Dataset records
++++++++++++++++++++

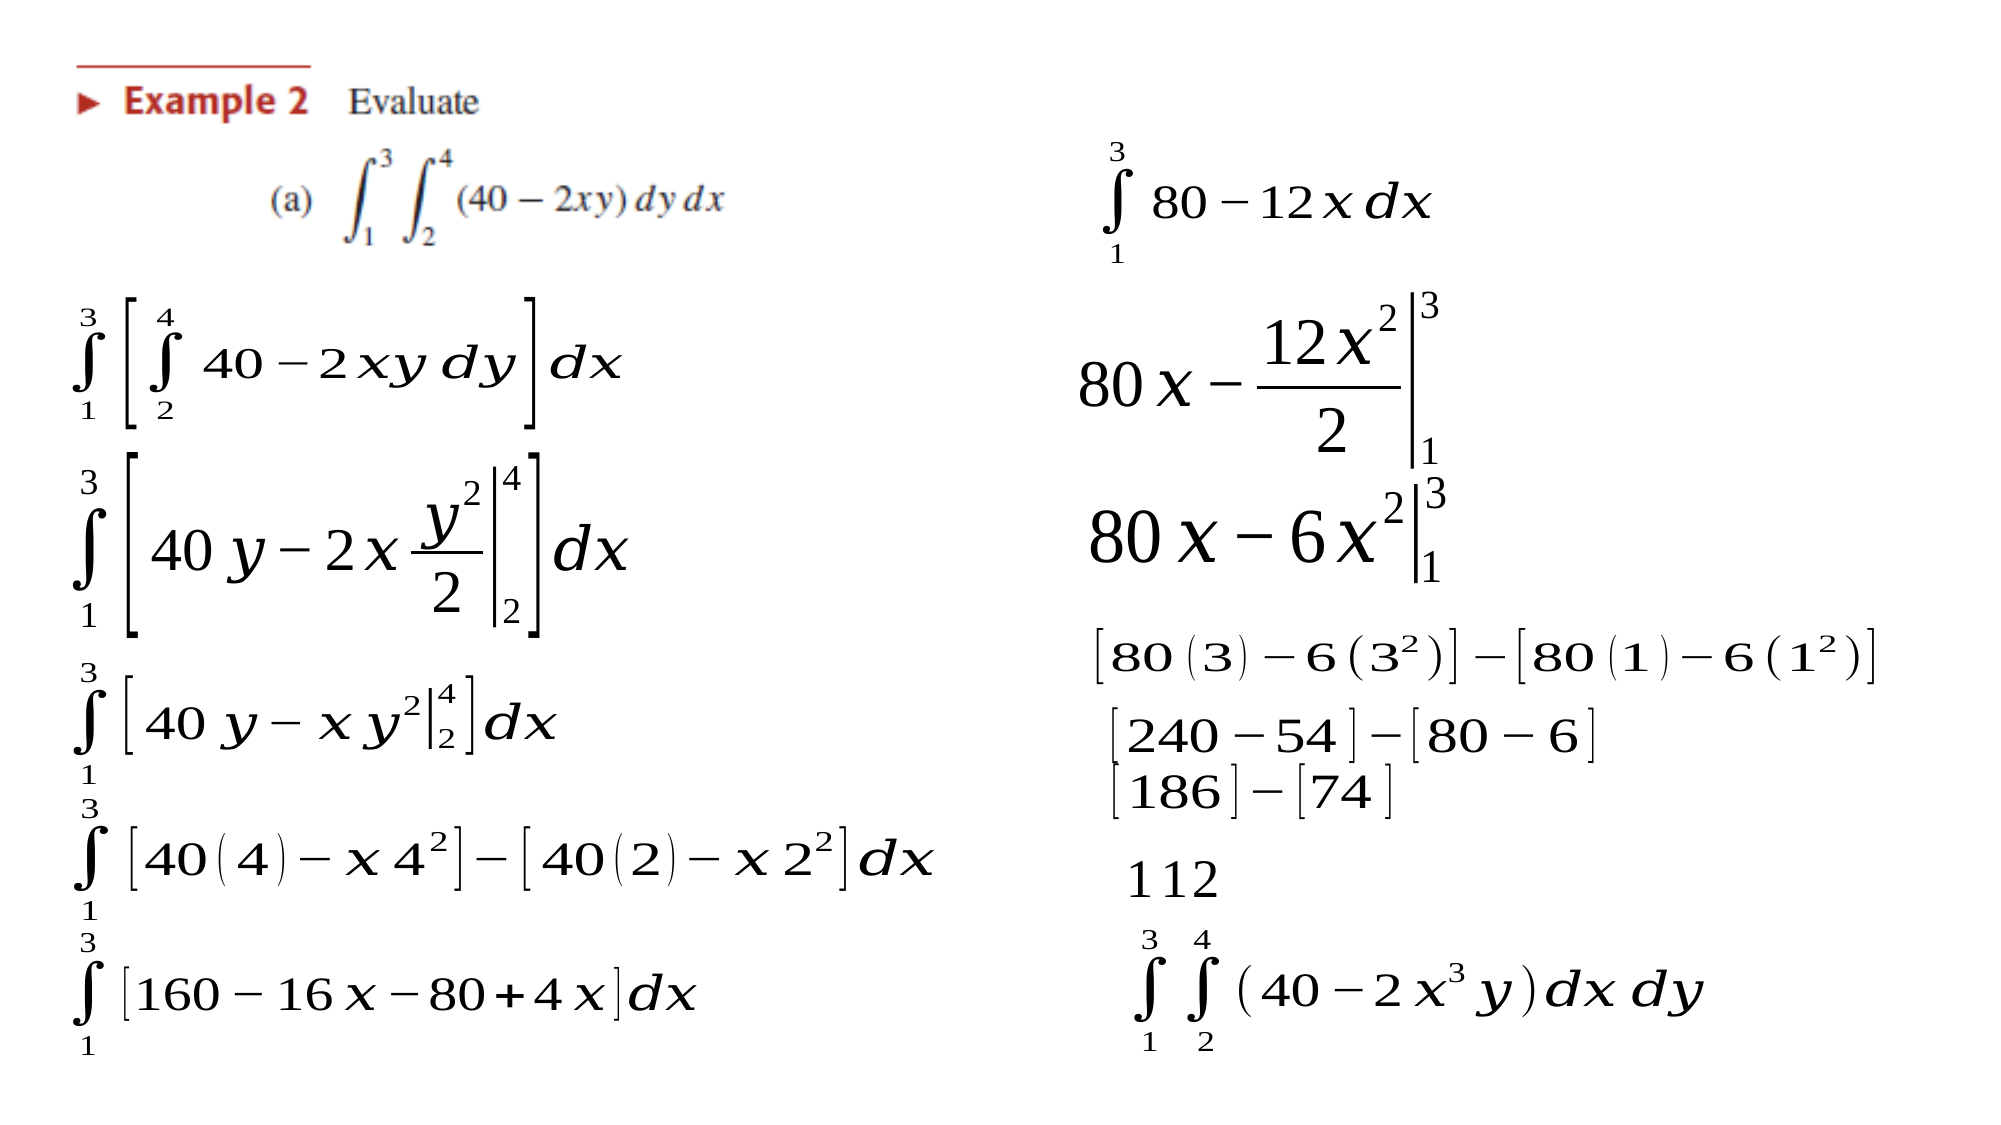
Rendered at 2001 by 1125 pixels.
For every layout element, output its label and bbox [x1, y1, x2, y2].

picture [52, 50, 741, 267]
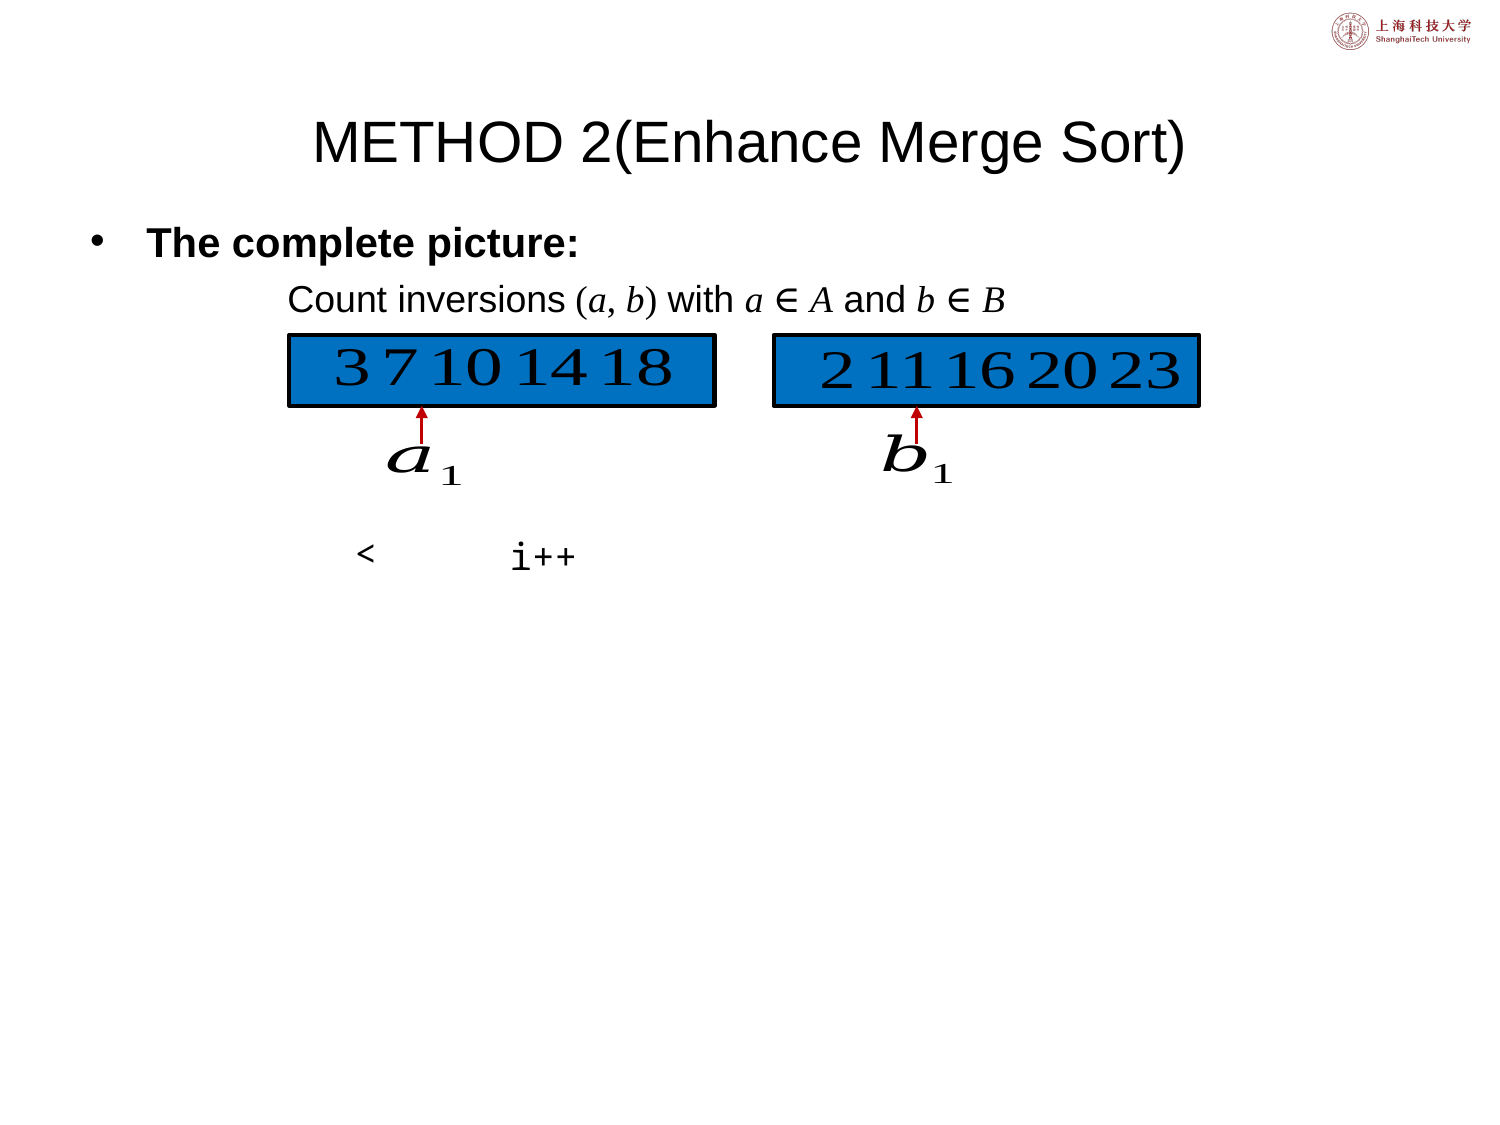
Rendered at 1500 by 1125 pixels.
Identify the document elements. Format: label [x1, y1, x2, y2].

++++++++++++++++++++

Pull out the lines above in which the word "pixels" appears.

> **Finished exercise**
Rendered at 2001 by 1125 pixels.
Rendered at 1500 by 1125 pixels.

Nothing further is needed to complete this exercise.